The Postal Service would benefit from taking a longer-term approach when investing its cash on hand, the agency’s inspector general said in a new report, clashing with agency leadership over the best approach for its growing reserve of funds.
The Postal Service ended fiscal 2022 with $19.6 billion in cash, up from $2.3 billion in fiscal 2013. That growth, made possible by improving revenue, a postal reform bill and a cash infusion from Congress, has made it more pressing for USPS to maximize its investment approach, the agency’s watchdog found. Postmaster General Louis DeJoy has launched his Delivering for America plan for the agency to get out of the red by 2030, but the IG said postal management is hurting its capacity to do so by making riskier, less predictable investments.
USPS has historically only invested its excess cash in overnight treasuries. While such short-term investments are particularly vulnerable to interest rate changes, it offers a highly liquid option for the agency. Additionally, due to the current high interest rates and the possibility of a recession, short-term treasuries currently offer higher yields than normal. The IG argued, however, that USPS should not count on that being the case in the long term.
“As the economic outlook stabilizes and interest rates plateau, it would be advantageous for the Postal Service to diversify its cash investment portfolio by investing in longer-term securities,” the auditors said. “This investment approach would greatly reduce its risk profile while generating more predictable returns on its cash to complement the initiatives” DeJoy hopes to implement in the coming years.
In September, the agency struck an agreement with the Treasury Department to invest in longer-term treasuries of up to two years. USPS has yet to fully take advantage of that authority, the IG said in encouraging the agency to push for an even lengthier investment horizon.
In a worst-case scenario, the IG found USPS could lose between $3 billion and $4 billion in its current approach versus investing in longer-term securities.
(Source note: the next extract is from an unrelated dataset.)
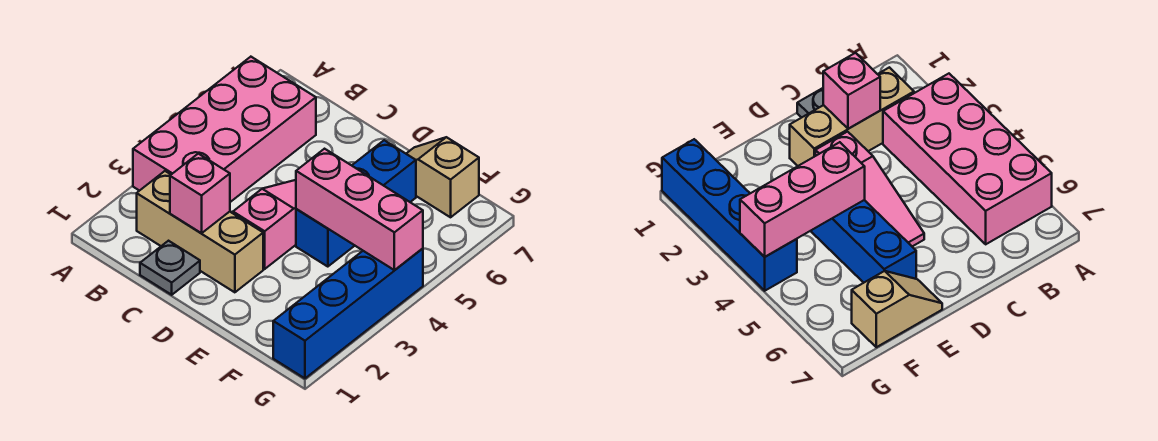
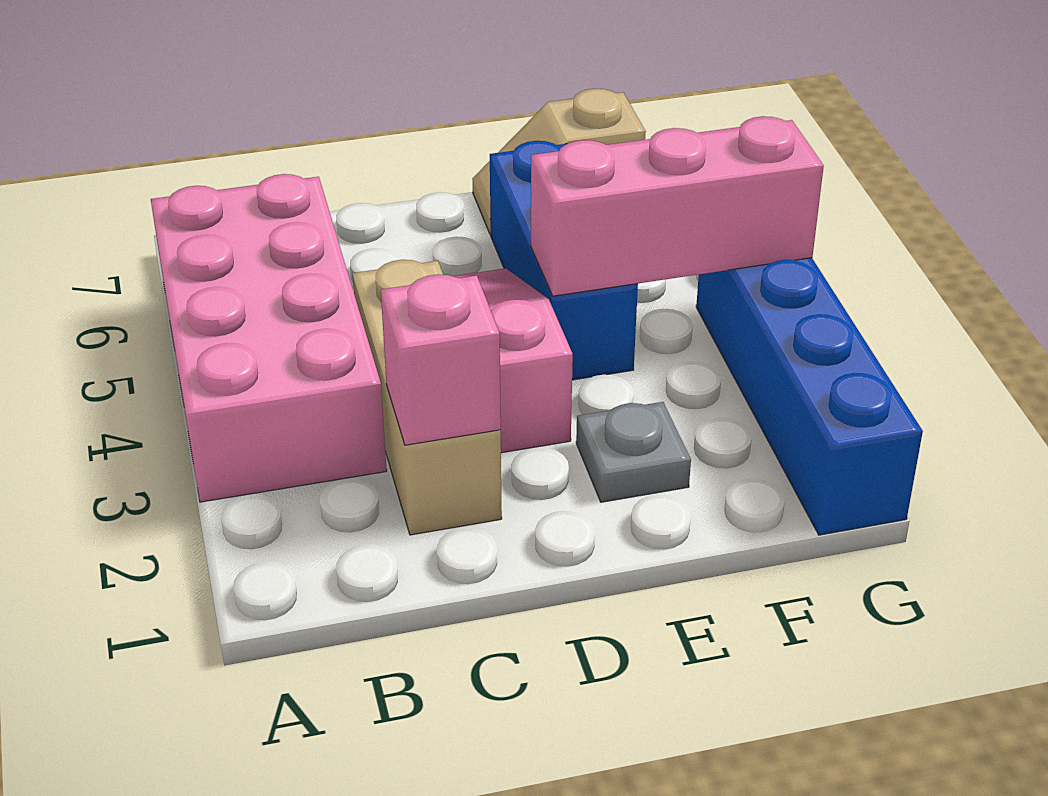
tan 1x3 brick [137,171,263,292] -> tan 1x3 brick turned to [352,260,502,535]
grey 1x1 plate [140,241,200,295] -> grey 1x1 plate moved to [576,402,691,502]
In the best-case scenarios USPS comes out ahead with overnight securities, but the IG stressed that managing cash for future capital investment “should not be driven by the low probability of good outcomes.” In the median scenarios, USPS is in a stronger position with longer-term investments.
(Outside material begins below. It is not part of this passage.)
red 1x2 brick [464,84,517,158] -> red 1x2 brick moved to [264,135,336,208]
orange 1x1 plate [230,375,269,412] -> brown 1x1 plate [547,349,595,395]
While USPS is planning to draw on its cash reserves to make DeJoy’s scheduled capital investments in things like its vehicle fleet, facility acquisition and improvement and workforce reforms, the IG found USPS would increase its return, significantly reduce risk and continue to have funds available to pay for those projects through a mix of short-, medium- and long-term securities.
“Investing cash in longer-term treasuries enables the Postal Service to continue to meet current operational requirements and maintain funds to respond to changes in the business environment,” the IG said, adding the approach would “complement the initiatives in its [Delivering for America] plan.”
Joseph Corbett, the Postal Service’s chief financial officer, said in response to the report he does not currently have the ability to invest in treasuries longer than two years.
“We lack the authority you suggest we exercise,” Corbett said.
Still, the IG called on USPS to work with the Treasury Department on a new agreement that would allow for the longer-term investments. It also said postal management should work with Treasury to obtain more favorable conditions for borrowing money. Corbett countered that rising interest rates make short-term treasuries the best option and that USPS would become too illiquid to meet all of its upcoming payments. The IG noted it accounted for all planned capital investments and debt repayments USPS included in its 10-year plan and it would still benefit from changing strategies.